### Task requirements
a: In the court opinion on the perjury sentencing enhancement, what does the court caution the District Court about the presentence report on remand?
b: Translate this sentence from the court opinion on the perjury sentencing enhancement into Spanish: "The case must be remanded to the District Court for the opportunity to prove specific instances of the defendant's alleged perjury."
c: List every court case cited by name in the court opinion on the perjury sentencing enhancement.

### Text under study
It is apparent from the Sentencing Transcript that the Court was confident that the government could prove the allegations of perjury. Because the government bears the burden of proof on this issue, however, it must present evidence to support its allegations. In the present case, the government failed to put forth any evidence on these matters, perhaps because the need to do so was not apparent, given the statements by the Court. See Sentencing Tr. 98-99. This reliance on the Court's willingness to assume the government could prove its allegations does not relieve the government of its burden. Without more definite findings on this issue, we cannot permit the enhancement to stand. The case must be remanded to the District Court for the opportunity to prove specific instances of the defendant's alleged perjury.


We call the District Court's attention to the following passage from a very recent Supreme Court opinion, United States v. Dunnigan, --- U.S. ----, 113 S.Ct. 1111, 122 L.Ed.2d 445 (1993):


... [A] district court must review the evidence and make independent findings necessary to establish a willful impediment to or obstruction of justice, or an attempt to do the same, under the perjury definition we have set out.... When doing so, it is preferable for a district court to address each element of the alleged perjury in a separate and clear finding. The district court's determination that enhancement is required is sufficient, however, if ... the court makes a finding of an obstruction or impediment of justice that encompasses all of the factual predicates for a finding of perjury.


See also, for recent guidance from this Court as to the kind of findings that need to be made, United States v. Cox, 985 F.2d 427, 430-32 (8th Cir.1993).



On remand, we caution the District Court that the presentence report is not evidence. Holt, 969 F.2d at 688. The probation office listed several potential reasons for levying the two-point enhancement, but the defendant has challenged all of these. As a result, "the Court must either state that the challenged facts will not be taken into account at sentencing, or it must make a finding on the disputed issue." Id. In order to prove these facts, the government "must introduce evidence sufficient to convince the Court by a preponderance of the evidence that the fact in question exists." Id. In the present case, while the government was presented with opportunities to prove the alleged instances of perjury and the alleged concealment of a piece of evidence, it declined to do so, apparently because it felt the Court had already decided to levy the enhancement. On remand, the government is free to present evidence to prove these facts. However, without more specific findings on the issue of perjury, the Court may not use this factor as a basis for enhancing the defendant's sentence.

Saved data entries:
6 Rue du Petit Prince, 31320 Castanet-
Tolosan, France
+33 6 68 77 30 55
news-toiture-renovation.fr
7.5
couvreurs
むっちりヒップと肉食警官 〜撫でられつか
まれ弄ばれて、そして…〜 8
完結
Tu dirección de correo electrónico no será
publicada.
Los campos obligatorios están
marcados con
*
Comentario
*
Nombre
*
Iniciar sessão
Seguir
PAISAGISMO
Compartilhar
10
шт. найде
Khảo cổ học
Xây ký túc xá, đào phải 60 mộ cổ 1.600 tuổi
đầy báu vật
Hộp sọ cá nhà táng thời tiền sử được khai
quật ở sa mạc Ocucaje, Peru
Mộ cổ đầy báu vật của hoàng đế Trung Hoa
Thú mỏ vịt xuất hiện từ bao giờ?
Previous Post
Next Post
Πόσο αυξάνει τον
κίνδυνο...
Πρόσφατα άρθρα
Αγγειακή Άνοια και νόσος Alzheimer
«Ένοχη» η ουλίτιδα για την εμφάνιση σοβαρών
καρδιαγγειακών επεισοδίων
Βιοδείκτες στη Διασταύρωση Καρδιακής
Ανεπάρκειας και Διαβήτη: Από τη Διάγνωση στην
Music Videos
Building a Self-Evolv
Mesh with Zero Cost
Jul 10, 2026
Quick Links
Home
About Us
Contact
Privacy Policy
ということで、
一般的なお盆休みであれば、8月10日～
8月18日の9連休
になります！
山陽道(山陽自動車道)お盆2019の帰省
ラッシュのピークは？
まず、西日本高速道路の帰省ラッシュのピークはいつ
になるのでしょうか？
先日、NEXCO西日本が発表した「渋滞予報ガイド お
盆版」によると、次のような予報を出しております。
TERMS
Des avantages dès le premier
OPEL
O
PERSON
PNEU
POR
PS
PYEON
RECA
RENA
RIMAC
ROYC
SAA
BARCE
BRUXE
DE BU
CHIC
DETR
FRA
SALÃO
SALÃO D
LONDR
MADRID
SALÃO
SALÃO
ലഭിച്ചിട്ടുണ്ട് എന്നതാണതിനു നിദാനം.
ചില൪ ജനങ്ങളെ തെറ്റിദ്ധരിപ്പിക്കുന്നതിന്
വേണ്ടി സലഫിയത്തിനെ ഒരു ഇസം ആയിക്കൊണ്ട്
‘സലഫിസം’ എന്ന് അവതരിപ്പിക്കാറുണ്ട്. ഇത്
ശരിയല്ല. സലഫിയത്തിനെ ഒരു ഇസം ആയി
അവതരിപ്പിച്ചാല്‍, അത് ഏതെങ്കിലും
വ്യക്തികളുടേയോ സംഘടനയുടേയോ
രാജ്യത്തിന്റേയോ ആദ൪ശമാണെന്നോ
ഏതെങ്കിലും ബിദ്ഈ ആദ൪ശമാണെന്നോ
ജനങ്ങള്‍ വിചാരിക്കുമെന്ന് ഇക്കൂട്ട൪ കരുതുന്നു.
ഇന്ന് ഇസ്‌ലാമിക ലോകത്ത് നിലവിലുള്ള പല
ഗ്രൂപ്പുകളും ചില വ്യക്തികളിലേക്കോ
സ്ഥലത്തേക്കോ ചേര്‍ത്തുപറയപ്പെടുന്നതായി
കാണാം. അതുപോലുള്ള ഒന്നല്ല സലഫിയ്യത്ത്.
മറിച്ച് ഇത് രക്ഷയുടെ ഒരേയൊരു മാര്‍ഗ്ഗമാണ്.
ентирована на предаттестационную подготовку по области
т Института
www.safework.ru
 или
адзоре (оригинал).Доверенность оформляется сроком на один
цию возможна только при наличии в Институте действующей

### Answers to the problems
a: The presentence report is not evidence.

b: El caso debe ser devuelto al Tribunal de Distrito para dar la oportunidad de probar instancias específicas del supuesto perjurio del acusado.

c:
- United States v. Dunnigan
- United States v. Cox
- Holt